_DATASET RECORDS_
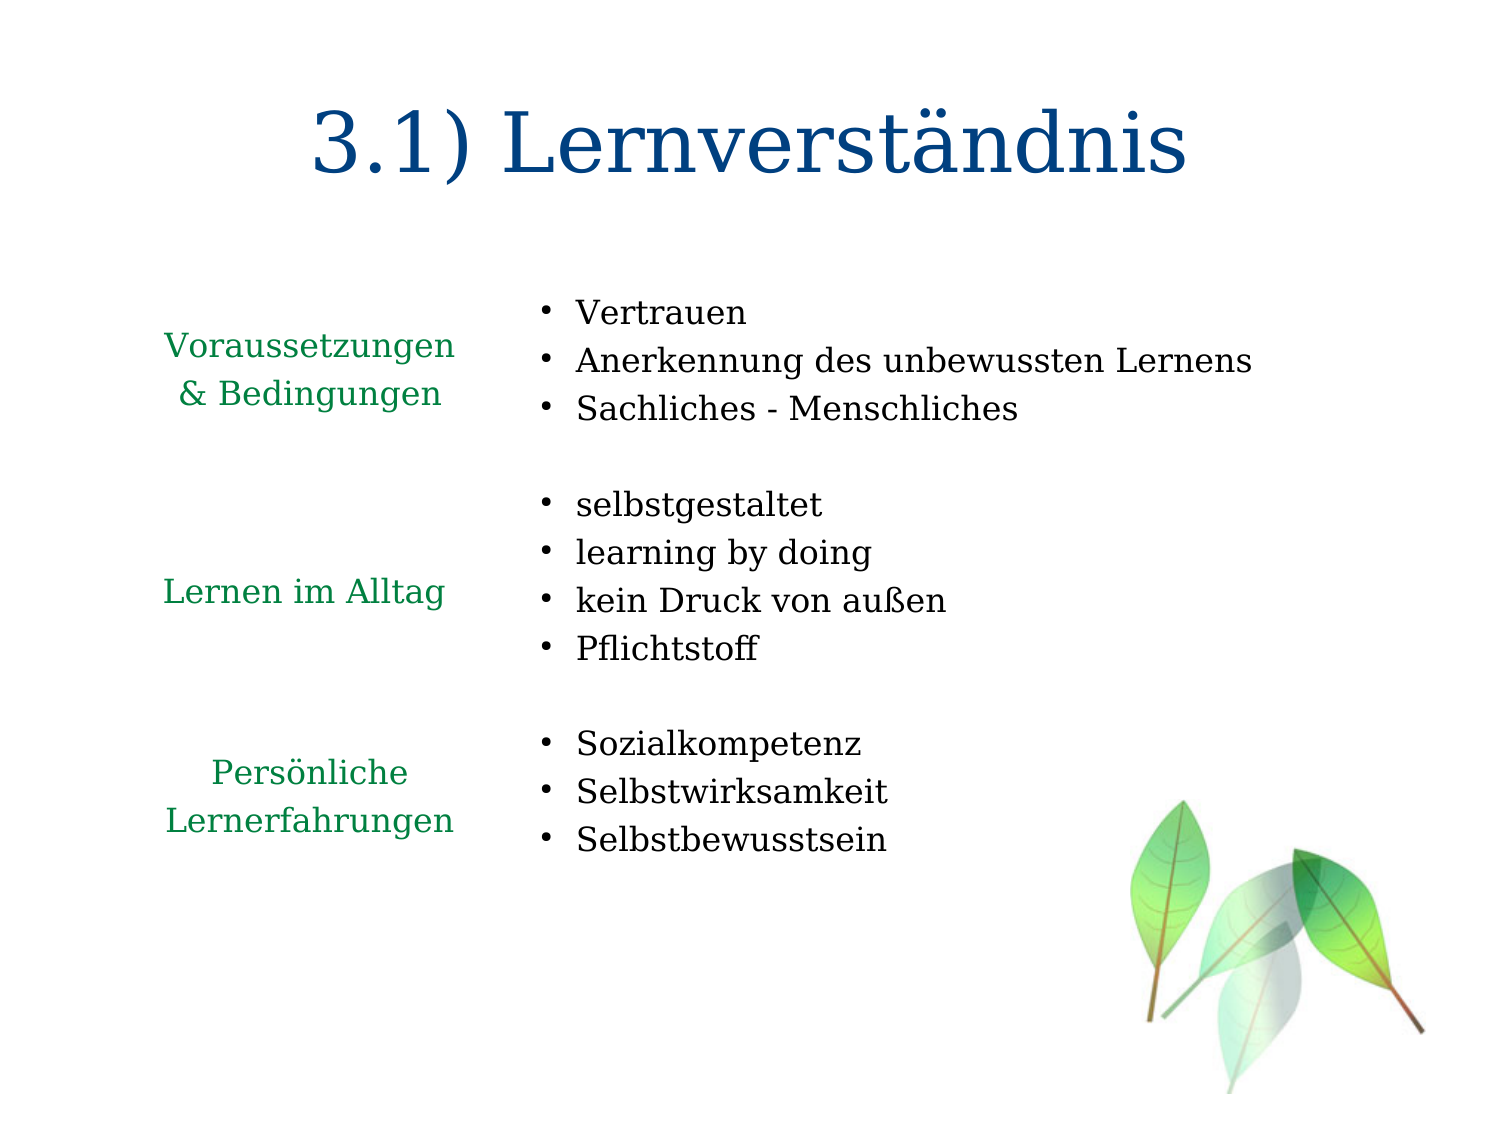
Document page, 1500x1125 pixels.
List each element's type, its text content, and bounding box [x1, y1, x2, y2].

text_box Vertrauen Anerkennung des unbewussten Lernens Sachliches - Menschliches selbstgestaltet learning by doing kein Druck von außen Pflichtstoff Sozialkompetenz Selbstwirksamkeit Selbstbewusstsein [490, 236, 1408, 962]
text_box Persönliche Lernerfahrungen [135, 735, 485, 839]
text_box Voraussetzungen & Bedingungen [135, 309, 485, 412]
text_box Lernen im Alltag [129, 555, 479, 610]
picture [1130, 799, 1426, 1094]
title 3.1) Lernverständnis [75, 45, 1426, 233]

_AIM_
Please copy the material above word for word, leaving out the picture.

_OUTPUT BELOW_
Document page, 1500x1125 pixels.
List each element's type, its text content, and bounding box [x1, y1, x2, y2].

text_box Vertrauen Anerkennung des unbewussten Lernens Sachliches - Menschliches selbstgestaltet learning by doing kein Druck von außen Pflichtstoff Sozialkompetenz Selbstwirksamkeit Selbstbewusstsein [490, 236, 1408, 962]
text_box Persönliche Lernerfahrungen [135, 735, 485, 839]
text_box Voraussetzungen & Bedingungen [135, 309, 485, 412]
text_box Lernen im Alltag [129, 555, 479, 610]
picture [1130, 799, 1426, 1094]
title 3.1) Lernverständnis [75, 45, 1426, 233]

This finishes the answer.